At one point, David Cole, who argued from our team for Stephens, pointed out that there were transgender men lawyers in the courtroom — meaning me and Chase Strangio — who were adhering to the dress code for men and who had used the men’s restroom, and yet the sky had not fallen.

Trans people were repeatedly misgendered, not only by counsel for the other side but also by the justices.

After all that, I was shaking with tension. It felt restorative to leave the courtroom with Aimee and hear supporters chanting: “We love you.”
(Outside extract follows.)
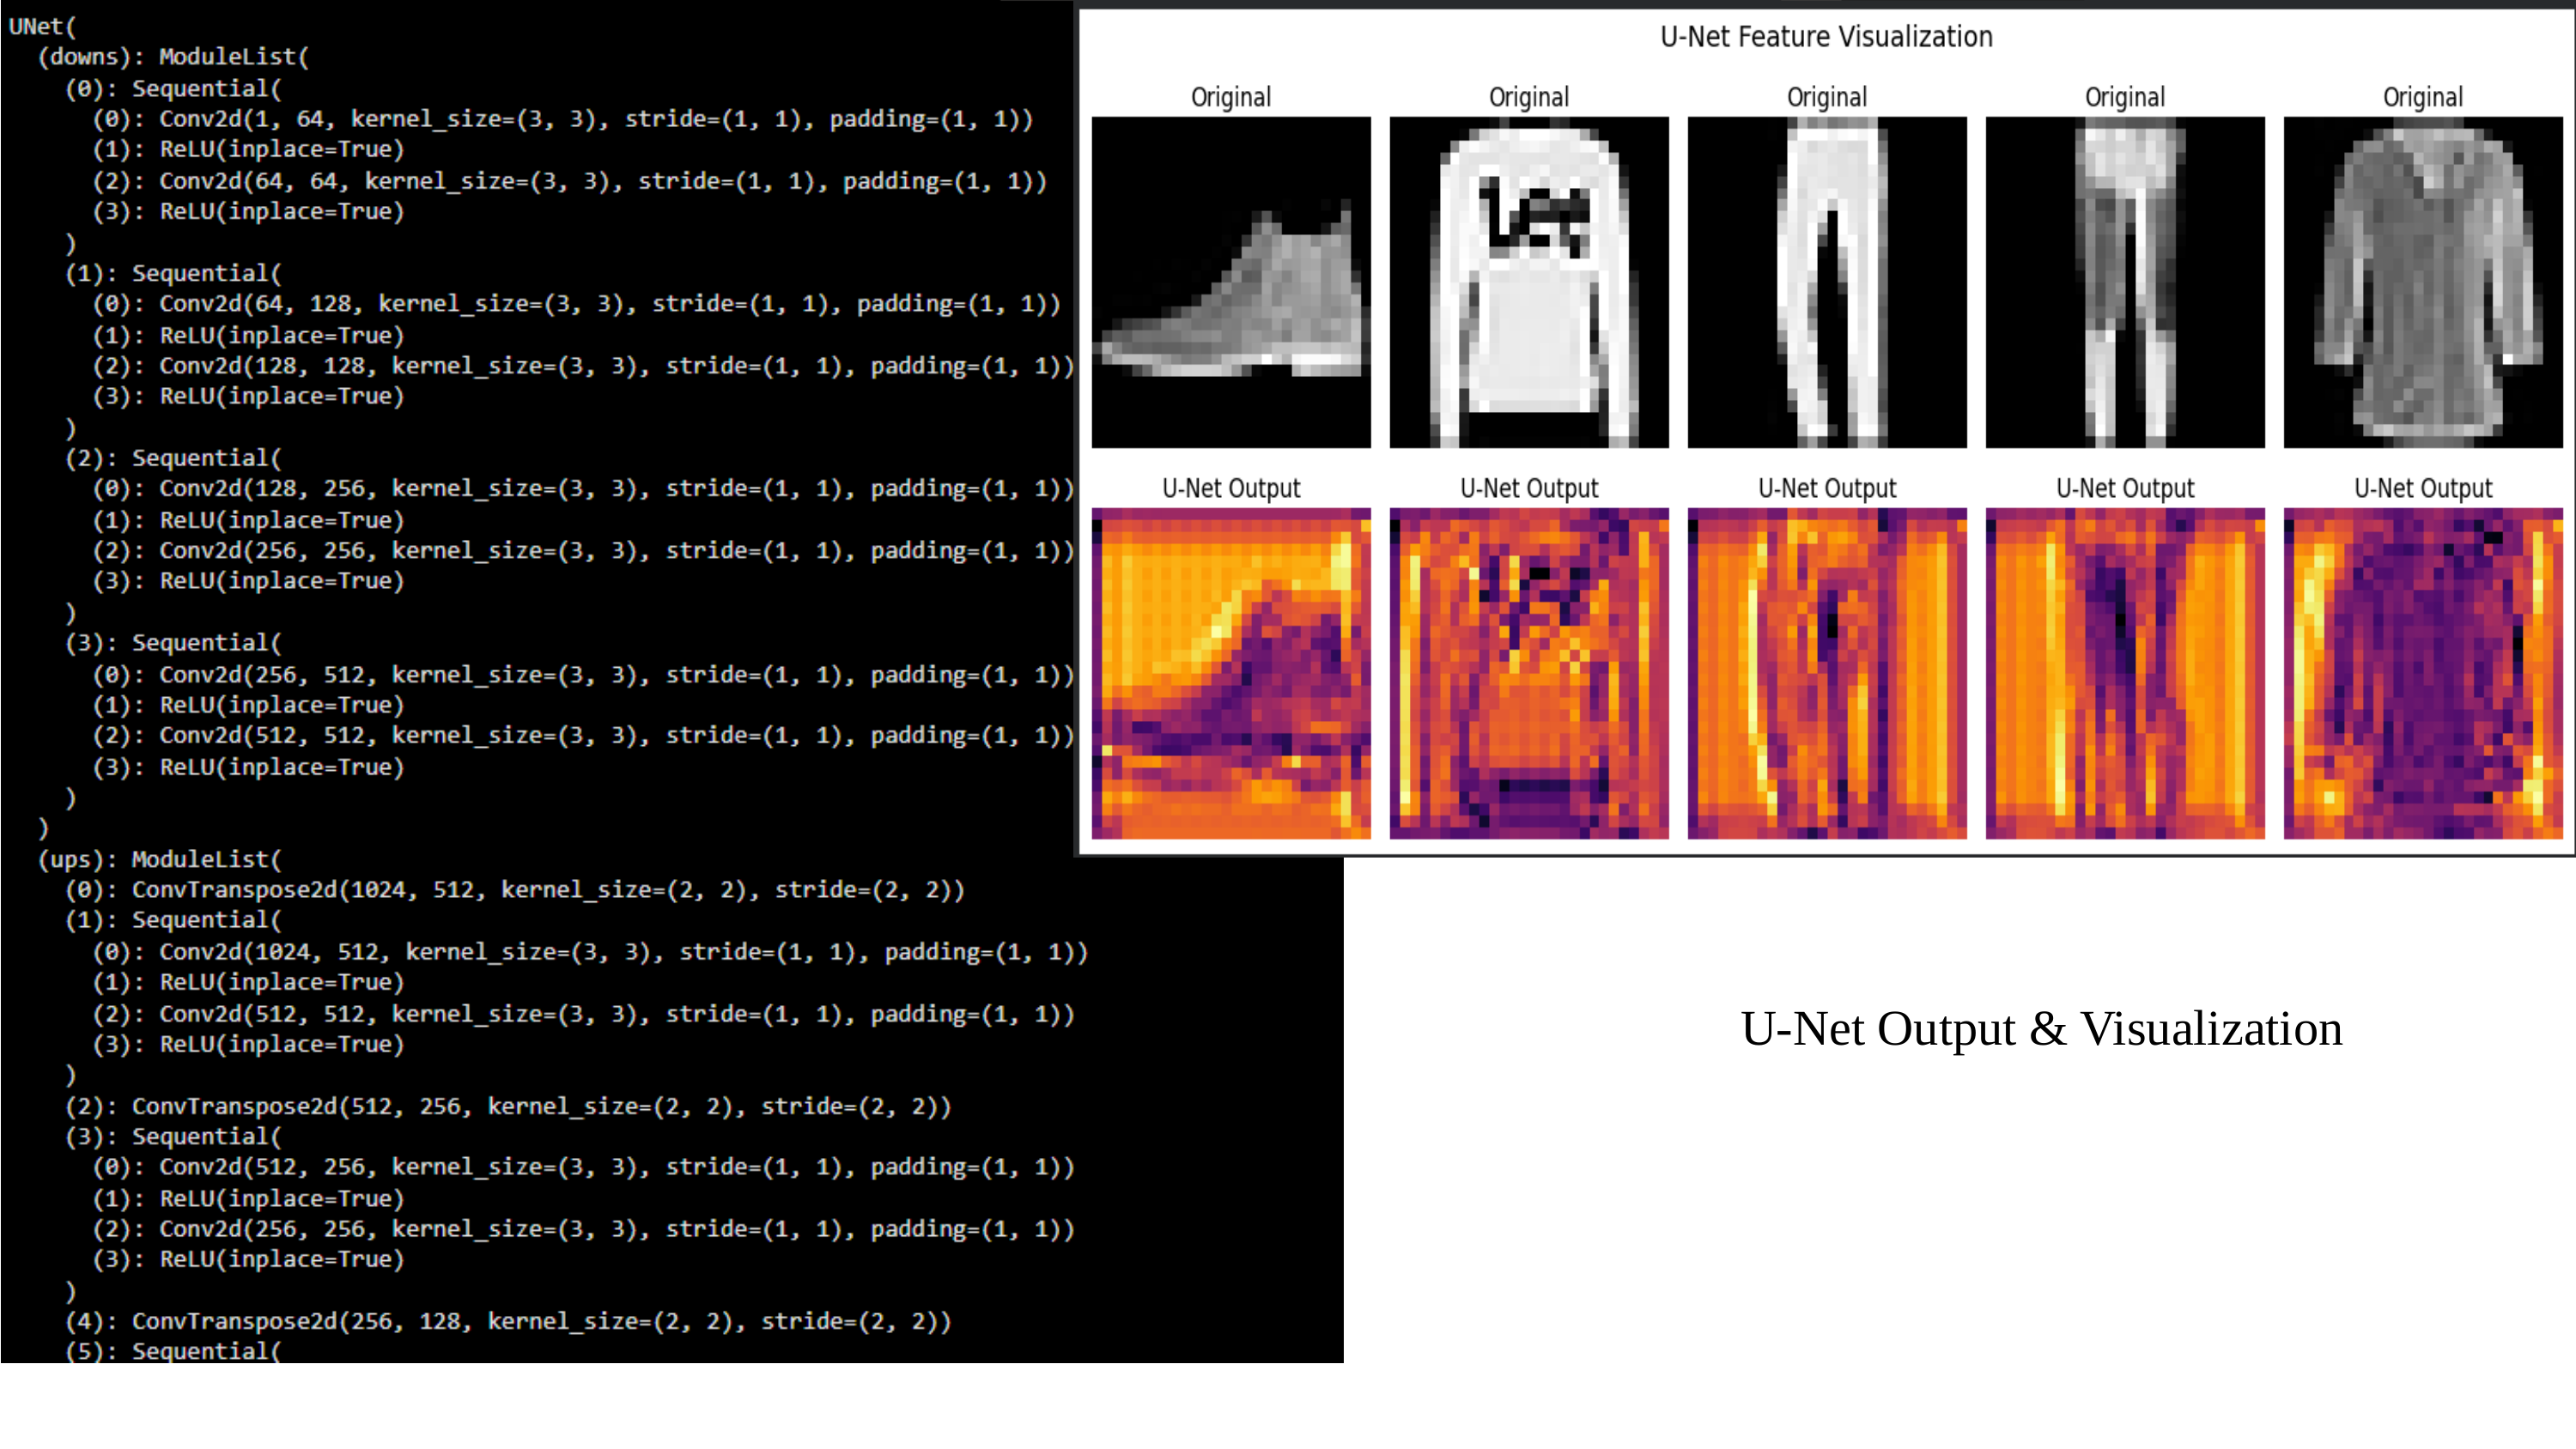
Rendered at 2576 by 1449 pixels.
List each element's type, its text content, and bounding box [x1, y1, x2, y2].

text_box U-Net Output & Visualization [1728, 988, 2383, 1062]
picture [1, 0, 2576, 1363]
While it is very difficult to predict, I am cautiously optimistic that we will win these cases. I’m more concerned about the next cases, where we will need to grapple more directly with the discomfort even some of the friendlier justices expressed about restrooms.

But the issue in these cases is just whether it is legal to fire people for being trans or LGBQ. Our arguments are simple and well-supported. The other side’s arguments are convoluted and unsupported. From the questions the more conservative justices were asking, I think even they may see that.

We won’t find out for sure for months (the decision will likely come out some time between January and June). But win or lose, we have a long way to go. I still recommend all the actions I recommended before the argument. I also recommend picking up a copy of Queering Sexual Violence and The Revolution Starts at Home, and making sure all survivors have the support we want and need.

We’re not going to stand for it. Are you?